# DATA EXTRACTS
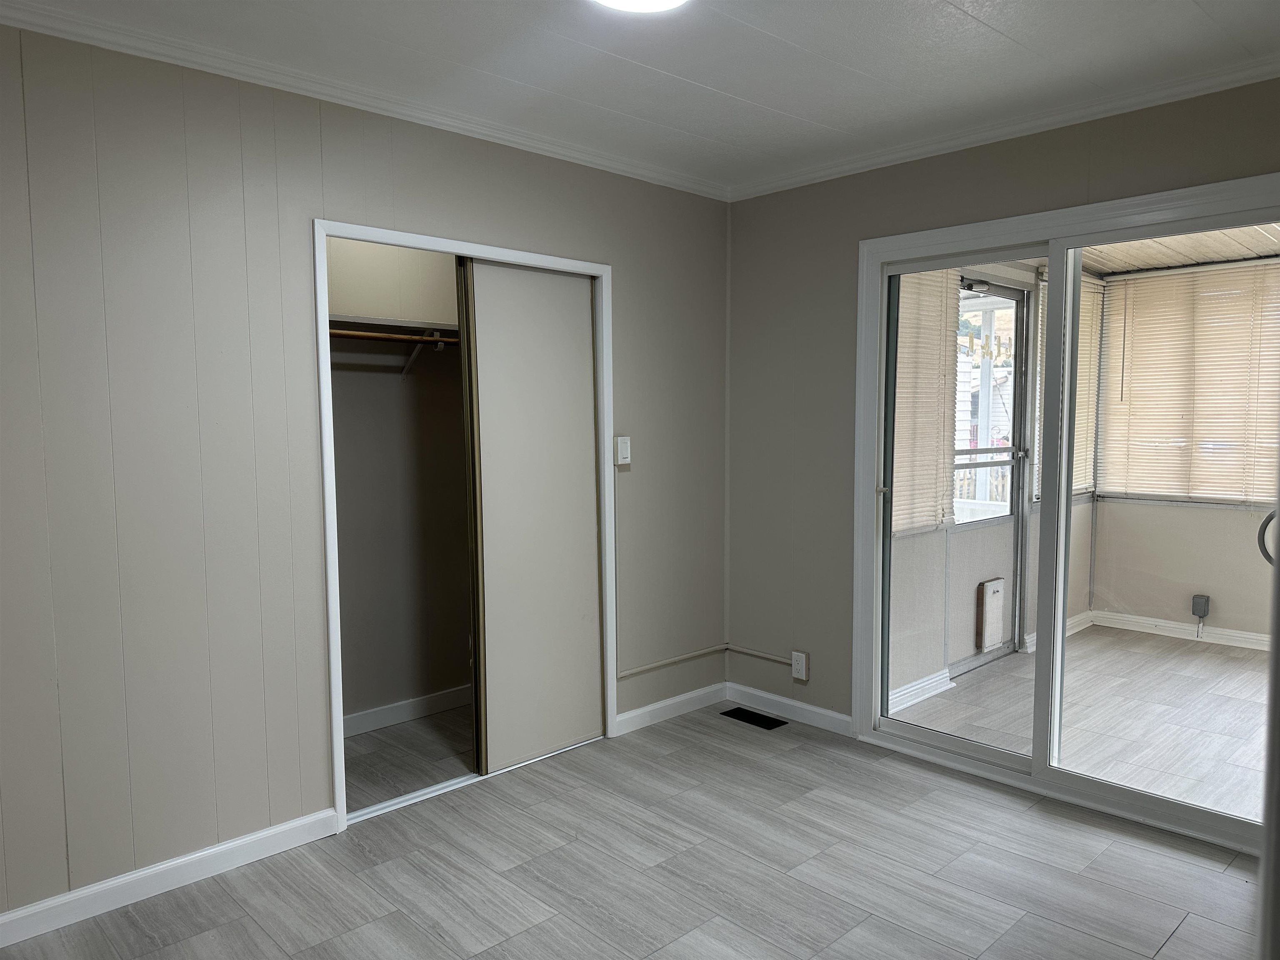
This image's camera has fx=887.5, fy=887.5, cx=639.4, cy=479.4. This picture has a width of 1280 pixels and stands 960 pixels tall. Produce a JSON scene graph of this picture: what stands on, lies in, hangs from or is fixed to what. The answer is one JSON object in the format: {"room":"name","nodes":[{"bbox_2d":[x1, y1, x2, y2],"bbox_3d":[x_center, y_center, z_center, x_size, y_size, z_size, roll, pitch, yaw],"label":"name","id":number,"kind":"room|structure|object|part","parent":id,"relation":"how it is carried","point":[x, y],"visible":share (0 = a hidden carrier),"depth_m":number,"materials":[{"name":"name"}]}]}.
{"room":"bedroom","nodes":[
{"label":"bedroom","id":0,"kind":"room"},
{"bbox_2d":[0,20,729,923],"bbox_3d":[-1.045,-0.044,2.975,3.991,2.467,0.123,-4,6,-44],"label":"left wall","id":1,"kind":"structure","parent":0,"point":[629,270],"depth_m":2.67,"materials":[{"name":"paint"}]},
{"bbox_2d":[0,807,339,946],"bbox_3d":[-1.693,1.196,2.364,1.802,0.088,0.015,-4,6,-44],"label":"baseboard","id":2,"kind":"structure","parent":1,"relation":"attached to","point":[284,826],"depth_m":2.61,"materials":[{"name":"white paint"}]},
{"bbox_2d":[0,0,726,199],"bbox_3d":[0.270,-1.126,1.380,4.242,0.080,4.051,-4,6,-44],"label":"crown molding","id":3,"kind":"structure","parent":1,"relation":"attached to","point":[602,162],"depth_m":3.06,"materials":[{"name":"white paint"}]},
{"bbox_2d":[317,218,613,833],"bbox_3d":[-0.624,0.152,3.432,1.259,2.034,0.142,-4,6,-44],"label":"closet door frame","id":4,"kind":"structure","parent":1,"relation":"attached to","point":[494,251],"depth_m":3.19,"materials":[{"name":"white paint"}]},
{"bbox_2d":[456,257,602,775],"bbox_3d":[-0.419,0.141,3.594,0.639,1.988,0.043,-4,6,-44],"label":"sliding door","id":5,"kind":"structure","parent":4,"relation":"in","point":[483,267],"depth_m":3.56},
{"bbox_2d":[615,435,631,465],"bbox_3d":[-0.069,-0.122,3.800,0.071,0.121,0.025,-4,6,-44],"label":"light switch","id":6,"kind":"object","parent":1,"relation":"attached to","point":[623,453],"visible":0.99,"depth_m":3.79,"materials":[{"name":"white plastic"}]},
{"bbox_2d":[613,680,727,734],"bbox_3d":[0.148,1.054,4.118,0.770,0.088,0.015,-4,6,-44],"label":"baseboard","id":7,"kind":"structure","parent":1,"relation":"attached to","point":[668,703],"depth_m":4.09,"materials":[{"name":"white paint"}]},
{"bbox_2d":[614,645,727,679],"bbox_3d":[0.094,0.867,4.136,0.781,0.057,0.045,-4,6,-44],"label":"cable conduit","id":8,"kind":"object","parent":1,"relation":"attached to","point":[637,671],"visible":0.96,"depth_m":4.17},
{"bbox_2d":[327,238,470,727],"bbox_3d":[-1.044,-0.110,3.904,1.948,2.460,0.483,-4,6,-44],"label":"closet wall","id":9,"kind":"structure","parent":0,"point":[398,388],"depth_m":4.04,"materials":[{"name":"paint"}]},
{"bbox_2d":[325,327,460,344],"bbox_3d":[-0.988,-0.581,3.630,1.367,0.048,0.055,-4,6,-44],"label":"closet rod","id":10,"kind":"object","parent":9,"relation":"attached to","point":[335,332],"visible":0.49,"depth_m":3.60,"materials":[{"name":"brown wood"}]},
{"bbox_2d":[327,314,459,342],"bbox_3d":[-1.006,-0.640,3.780,1.508,0.054,0.366,-4,6,-44],"label":"closet shelf","id":11,"kind":"object","parent":9,"relation":"attached to","point":[361,323],"visible":0.41,"depth_m":3.70,"materials":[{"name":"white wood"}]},
{"bbox_2d":[344,685,470,736],"bbox_3d":[-1.138,1.065,4.015,1.654,0.088,0.017,-4,6,-44],"label":"closet baseboard","id":12,"kind":"structure","parent":9,"relation":"attached to","point":[403,716],"depth_m":4.07,"materials":[{"name":"white paint"}]},
{"bbox_2d":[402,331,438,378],"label":"shelf bracket","id":13,"kind":"object","parent":9,"relation":"attached to","point":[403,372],"visible":0.69,"depth_m":3.90,"materials":[{"name":"white metal"}]},
{"bbox_2d":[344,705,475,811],"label":"closet floor","id":14,"kind":"structure","parent":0,"point":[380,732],"depth_m":3.66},
{"bbox_2d":[0,697,1269,959],"bbox_3d":[0.041,1.313,1.966,4.145,0.101,4.266,-4,6,-44],"label":"floor","id":15,"kind":"structure","parent":0,"point":[366,926],"depth_m":2.71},
{"bbox_2d":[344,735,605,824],"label":"door track","id":16,"kind":"object","parent":15,"relation":"on","point":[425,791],"visible":0.48,"depth_m":3.32,"materials":[{"name":"metal"}]},
{"bbox_2d":[720,706,787,730],"bbox_3d":[0.520,1.096,4.086,0.120,0.007,0.303,-4,6,-44],"label":"floor vent","id":17,"kind":"object","parent":15,"relation":"in","point":[759,716],"visible":0.98,"depth_m":4.07,"materials":[{"name":"black metal"}]},
{"bbox_2d":[0,0,1279,192],"bbox_3d":[0.085,-1.235,1.692,4.207,0.110,3.613,-4,6,-44],"label":"ceiling","id":18,"kind":"structure","parent":0,"point":[701,79],"depth_m":2.64,"materials":[{"name":"white paint"}]},
{"bbox_2d":[590,0,688,13],"bbox_3d":[-0.004,-1.182,2.061,0.344,0.058,0.345,-4,6,-44],"label":"ceiling light","id":19,"kind":"object","parent":18,"relation":"attached to","point":[621,1],"visible":0.98,"depth_m":2.20,"materials":[{"name":"white"}]},
{"bbox_2d":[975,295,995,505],"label":"porch post","id":20,"kind":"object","parent":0,"point":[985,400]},
{"bbox_2d":[888,257,1102,707],"bbox_3d":[1.925,-0.181,5.011,3.107,2.430,0.151,-4,6,-44],"label":"wall","id":21,"kind":"structure","parent":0,"point":[913,673],"depth_m":4.62,"materials":[{"name":"paint"}]},
{"bbox_2d":[888,669,952,714],"bbox_3d":[1.203,1.050,4.195,1.014,0.092,0.021,-4,6,-44],"label":"baseboard","id":22,"kind":"structure","parent":21,"relation":"attached to","point":[910,703],"depth_m":4.35,"materials":[{"name":"white paint"}]},
{"bbox_2d":[892,263,962,534],"bbox_3d":[1.360,-0.424,4.386,0.901,1.369,0.048,-4,6,-44],"label":"window blind","id":23,"kind":"object","parent":21,"relation":"attached to","point":[894,528],"visible":0.4,"depth_m":4.46,"materials":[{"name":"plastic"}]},
{"bbox_2d":[951,277,1032,671],"bbox_3d":[1.952,-0.038,5.047,1.026,2.152,0.117,-4,6,-44],"label":"screen door","id":24,"kind":"structure","parent":21,"relation":"in","point":[1016,418],"depth_m":5.21,"materials":[{"name":"glass"}]},
{"bbox_2d":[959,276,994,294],"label":"door closer","id":25,"kind":"object","parent":24,"relation":"attached to","point":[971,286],"visible":0.6,"depth_m":4.70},
{"bbox_2d":[975,577,1005,652],"bbox_3d":[2.062,0.798,5.211,0.235,0.406,0.068,-4,6,-44],"label":"pet door","id":26,"kind":"object","parent":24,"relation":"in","point":[992,641],"visible":0.93,"depth_m":5.15,"materials":[{"name":"white plastic"}]},
{"bbox_2d":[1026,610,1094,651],"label":"baseboard","id":27,"kind":"structure","parent":21,"relation":"attached to","point":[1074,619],"depth_m":5.59,"materials":[{"name":"white paint"}]},
{"bbox_2d":[1032,274,1103,496],"bbox_3d":[2.685,-0.567,5.577,1.005,1.329,0.058,-4,6,-44],"label":"window blind","id":28,"kind":"object","parent":21,"relation":"attached to","point":[1079,393],"visible":0.3,"depth_m":5.63,"materials":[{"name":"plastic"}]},
{"bbox_2d":[726,78,1279,736],"bbox_3d":[1.567,-0.077,3.179,0.144,2.470,3.340,-4,6,-44],"label":"right wall","id":29,"kind":"structure","parent":0,"point":[822,186],"depth_m":3.88,"materials":[{"name":"grey paint"}]},
{"bbox_2d":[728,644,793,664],"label":"conduit","id":30,"kind":"object","parent":29,"relation":"attached to","point":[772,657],"visible":0.9,"depth_m":4.23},
{"bbox_2d":[724,682,853,735],"bbox_3d":[0.681,1.052,4.090,0.015,0.088,0.801,-4,6,-44],"label":"baseboard","id":31,"kind":"structure","parent":29,"relation":"attached to","point":[820,711],"depth_m":4.08,"materials":[{"name":"white paint"}]},
{"bbox_2d":[790,650,808,680],"bbox_3d":[0.724,0.845,4.038,0.015,0.124,0.076,-4,6,-44],"label":"wall socket","id":32,"kind":"object","parent":29,"relation":"attached to","point":[796,665],"visible":0.99,"depth_m":4.03,"materials":[{"name":"white plastic"}]},
{"bbox_2d":[726,53,1279,200],"bbox_3d":[1.497,-1.265,3.054,0.055,0.064,3.204,-4,6,-44],"label":"crown molding","id":33,"kind":"structure","parent":29,"relation":"attached to","point":[785,181],"depth_m":3.14,"materials":[{"name":"white paint"}]},
{"bbox_2d":[851,175,1279,859],"bbox_3d":[1.581,0.115,3.203,0.159,2.085,1.736,-4,6,-44],"label":"sliding glass door","id":34,"kind":"structure","parent":29,"relation":"in","point":[1058,603],"depth_m":3.28,"materials":[{"name":"white glass"}]},
{"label":"door handle","id":35,"kind":"part","parent":34,"relation":"part of","materials":[{"name":"metal"}]},
{"bbox_3d":[1.234,0.184,3.575,0.110,2.100,0.743,-4,6,-44],"label":"glass panel","id":36,"kind":"part","parent":34,"relation":"part of","materials":[{"name":"clear glass"}]},
{"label":"glass panel","id":37,"kind":"part","parent":34,"relation":"part of","materials":[{"name":"clear glass"}]},
{"bbox_2d":[1257,507,1278,566],"bbox_3d":[2.039,0.183,2.747,0.106,0.215,0.198,-4,6,-44],"label":"door handle","id":38,"kind":"object","parent":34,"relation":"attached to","point":[1268,520],"visible":0.83,"depth_m":2.79,"materials":[{"name":"metal"}]},
{"bbox_2d":[890,623,1269,827],"bbox_3d":[2.888,1.147,4.062,2.956,0.109,2.768,-4,6,-44],"label":"sunroom floor","id":39,"kind":"structure","parent":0,"point":[1228,662],"depth_m":4.11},
{"bbox_2d":[1084,222,1279,276],"bbox_3d":[2.900,-1.301,4.093,3.299,0.117,3.026,-4,6,-44],"label":"porch ceiling","id":40,"kind":"structure","parent":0,"point":[1124,267],"depth_m":5.14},
{"bbox_2d":[1089,255,1279,644],"bbox_3d":[4.027,-0.192,4.928,0.140,2.431,2.830,-4,6,-44],"label":"wall","id":41,"kind":"structure","parent":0,"point":[1191,579],"depth_m":5.53,"materials":[{"name":"paint"}]},
{"bbox_2d":[1091,608,1269,649],"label":"baseboard","id":42,"kind":"structure","parent":41,"relation":"attached to","point":[1172,625],"depth_m":5.51,"materials":[{"name":"white paint"}]},
{"bbox_2d":[1100,257,1279,504],"bbox_3d":[3.656,-0.557,5.247,0.053,1.422,1.815,-4,6,-44],"label":"window blind","id":43,"kind":"object","parent":41,"relation":"attached to","point":[1241,302],"visible":0.89,"depth_m":5.49,"materials":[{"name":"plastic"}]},
{"bbox_2d":[1191,594,1209,634],"bbox_3d":[3.443,0.829,5.450,0.057,0.220,0.075,-4,6,-44],"label":"outlet box","id":44,"kind":"object","parent":41,"relation":"attached to","point":[1193,606],"visible":0.99,"depth_m":5.44,"materials":[{"name":"grey"}]}
]}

# ABOUT THIS EXERCISE
Report the number of lines in the records above that contain "handle", with no other text.

# RESPONSE AREA
2